Undo and Redo (Basic)
| Key | Action |
|---|---|
u | Undo last change |
Ctrl+r | Redo |
U | Undo all changes on current line |
5u | Undo last 5 changes |
The Undo Tree
Vim/Neovim stores undo history as a tree, not a list. If you undo, then make a new change, the old redo branch is preserved — you can navigate back to it.
Change 1 → Change 2 → Change 3
↓
Undo to 2 → New Change 4 (branch!)
↓
Change 3 still accessible via :undolist
Navigating the Undo Tree
:undo → undo one level
:redo → redo one level
:undolist → show branches in undo tree
:earlier 1m → go to state 1 minute ago
:later 30s → go forward 30 seconds
:earlier 5f → go back 5 file saves
:earlier 10m is incredibly useful when you've been editing and want to see the state from 10 minutes ago.
Persistent Undo
Configure undo history to persist across sessions:
-- Persistent undo
vim.opt.undofile = true
vim.opt.undodir = os.getenv("HOME") .. "/.config/nvim/undo"
mkdir -p ~/.config/nvim/undo
Now undo history survives file close and reopening.
Registers — The Multi-Clipboard
Registers are named storage slots for text. Think of them as 35+ separate clipboards.
Viewing Registers
:registers → show all register contents
:reg a b c → show registers a, b, c
The Most Important Registers
| Register | Name | What's stored |
|---|---|---|
" | Unnamed | Last delete/yank (default) |
0 | Yank | Last yank only (not delete) |
1-9 | Numbered | History of deleted text |
a-z | Named | Manually saved text |
A-Z | Named (append) | Appends to named register |
+ | System clipboard | OS clipboard |
* | Selection | Primary selection (Linux X11) |
_ | Black hole | Discards (no register update) |
/ | Search | Last search pattern |
: | Command | Last : command |
. | Dot | Last inserted text |
% | Filename | Current file name |
Using Registers
Yanking to a specific register:
"ayiw → yank inner word into register 'a'
"Ayiw → APPEND inner word to register 'a'
"by} → yank to next paragraph into register 'b'
"+yy → yank line to system clipboard
Pasting from a specific register:
"ap → paste from register 'a'
"+p → paste from system clipboard
"0p → paste last yank (not delete)
".p → paste last inserted text
In Insert mode:
Ctrl+r a → insert contents of register 'a'
Ctrl+r + → insert from system clipboard
Ctrl+r 0 → insert last yank
The Yank Register ("0)
This is critically important: the 0 register always contains your last yank, even if you've deleted since then.
Scenario:
yiw → yank "Alice" into " and 0 registers
dw → delete next word → pollutes " register
"0p → paste "Alice" (still in 0 register)

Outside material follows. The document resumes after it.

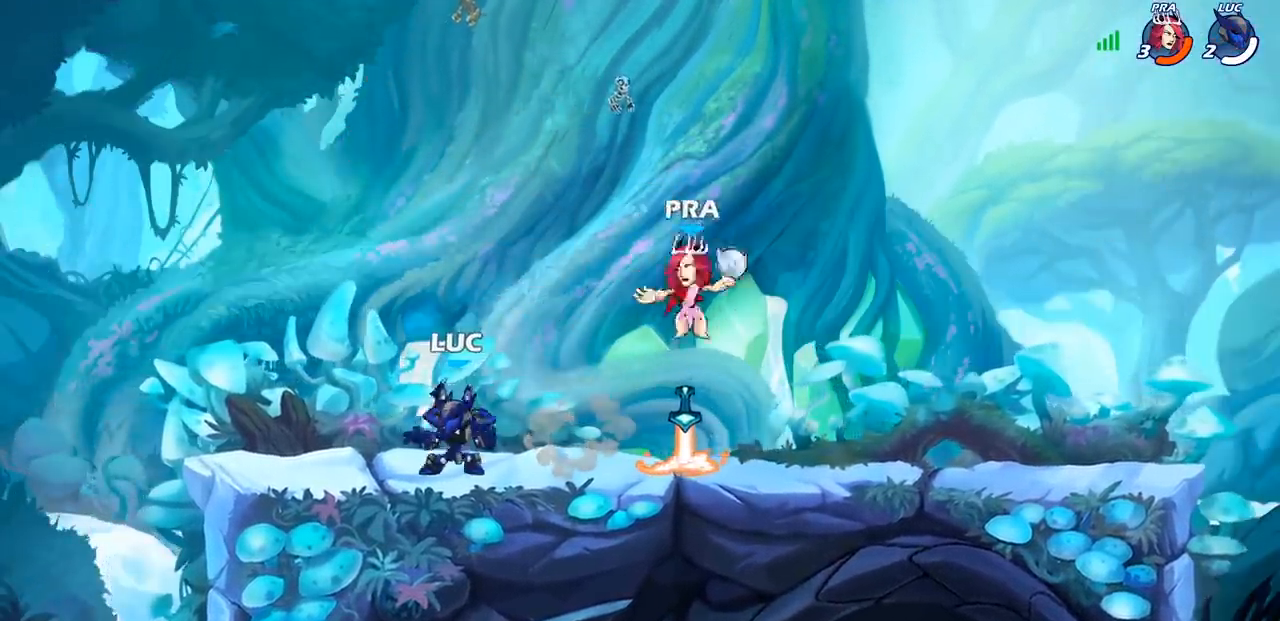
{"buttons": [], "left_stick": "right", "right_stick": "center", "events": [[83, "left_stick", "up-left"], [400, "left_stick", "right"]]}
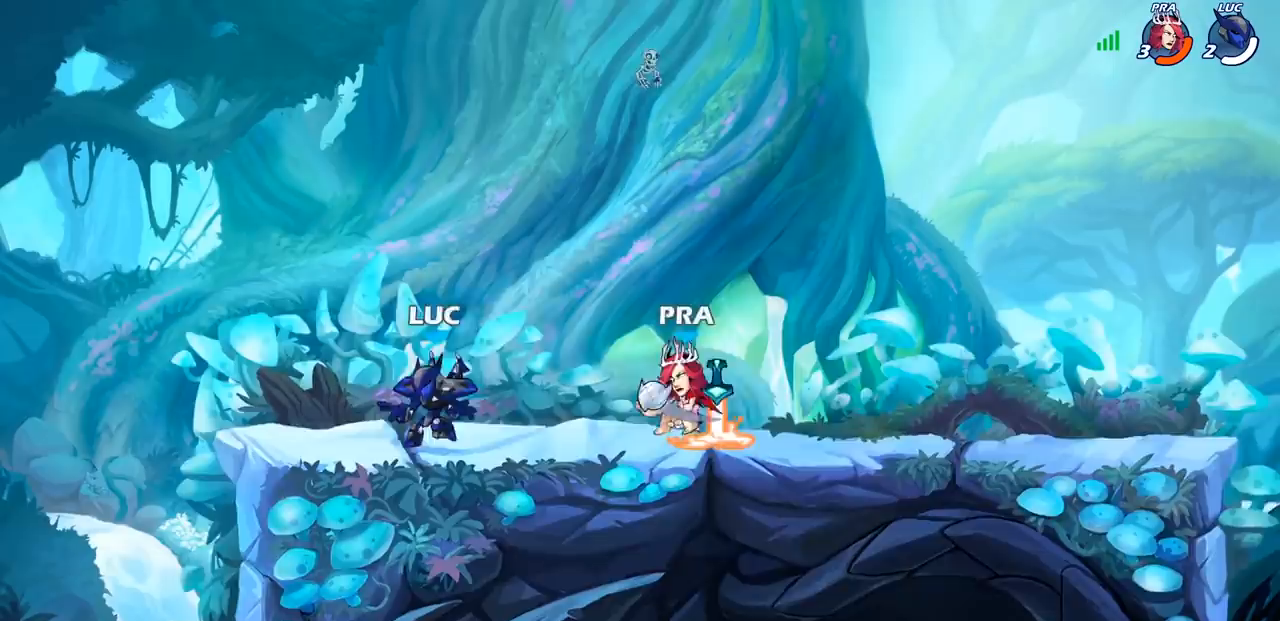
{"buttons": [], "left_stick": "left", "right_stick": "center", "events": [[50, "R2", "down"], [67, "SQUARE", "down"], [67, "left_stick", "down"], [133, "R2", "up"], [183, "SQUARE", "up"], [217, "left_stick", "center"], [283, "CROSS", "down"], [300, "CROSS", "up"], [450, "left_stick", "left"]]}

Without "0p, p would paste the deleted word, not what you yanked.
The Black Hole Register ("_)
Deletes without polluting any register — true "discard":
"_dd → delete line without storing it
"_diw → delete word without replacing clipboard
"_dG → delete to end of file without overwriting clipboard
Named Registers for Workflow
# Copy a function to register 'f'
"fyaB → yank around brace block to 'f'
# Move to destination, paste
"fp → paste the function
# Collect multiple items
"ayiw → first item to 'a'
"byiw → second item to 'b'
# ... paste later
"ap "bp
The Full Undo + Registers Workflow
1. Yank what you need: yiw (stored in " and 0)
2. Delete something else: dd (overwrites ")
3. Paste your yank: "0p (safe, uses yank register)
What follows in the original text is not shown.